The Department plays a key role in the study of computational finance through the Center for Computational Finance and Economic Systems (CoFES). CoFES is dedicated to the quantitative study of financial markets and their ultimate impact on society. CoFES represents Rice University’s commitment to this important area of intellectual inquiry, and is a cooperative effort between the George R. Brown School of Engineering, the School of Social Science and the Jesse H. Jones School of Business. Through research and education CoFES will advance the boundaries of modeling and computational science in this important arena. A key component of the center is the integration of probabilistic and statistical modeling for complex, multidisciplinary investigations. Rice University is well suited for this endeavor because of its exceptionally bright student body; its distinguished faculty in engineering, statistics, business and economics; its world-class resources in high-performance computing; and an unusually flexible and collegial environment in which to pursue interdisciplinary research and education.

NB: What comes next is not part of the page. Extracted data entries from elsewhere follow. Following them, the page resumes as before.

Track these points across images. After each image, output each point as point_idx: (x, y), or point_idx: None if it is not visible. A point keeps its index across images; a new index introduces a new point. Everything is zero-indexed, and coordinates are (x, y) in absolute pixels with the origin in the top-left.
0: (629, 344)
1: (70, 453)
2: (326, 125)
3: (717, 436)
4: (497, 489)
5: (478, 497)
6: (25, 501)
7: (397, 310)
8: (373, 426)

Neuroscience and Neuroimaging

In the last two decades, the development of a number of innovative technologies has led to an improved understanding of the mechanisms underlying the functioning and disruption of the human brain. In this highly interdisciplinary area, Rice statisticians are developing new models and tools that can help clinicians understand, monitor, and augment brain processes. A particular focus has been in understanding the role that brain connectivity patterns play in neurological and mental health disorders. Rice faculty have developed new models and algorithmic tools to analyze complex data, including images of multi-modalities, omics data, times series, networks and trees. Such data-driven solutions provide insightful understanding of the principles that govern physiology, behavior, cognition, and neurodegenerative diseases.

Social Sciences

Research in the social sciences centers on the study of human behavior, social environments, and interpersonal relationships. Statistical tools are impactful for many broad and important fields in the social sciences, including economics, education, law, political science, international relations, and psychology, among many others. Our faculty offer expertise in core statistical methods for the social sciences, such as cluster analysis, factor models, longitudinal, time series, and functional data analysis, multivariate methods, network analysis, and survey sampling.

The emerging area of Urban Analytics, brings the best of statistical data science to sustainable development and cities. Focusing on residents of a community, urban analytics advances understanding of how people live, work, learn and play in their respective communities and often requires strong partnerships between academia, local governments and community leaders.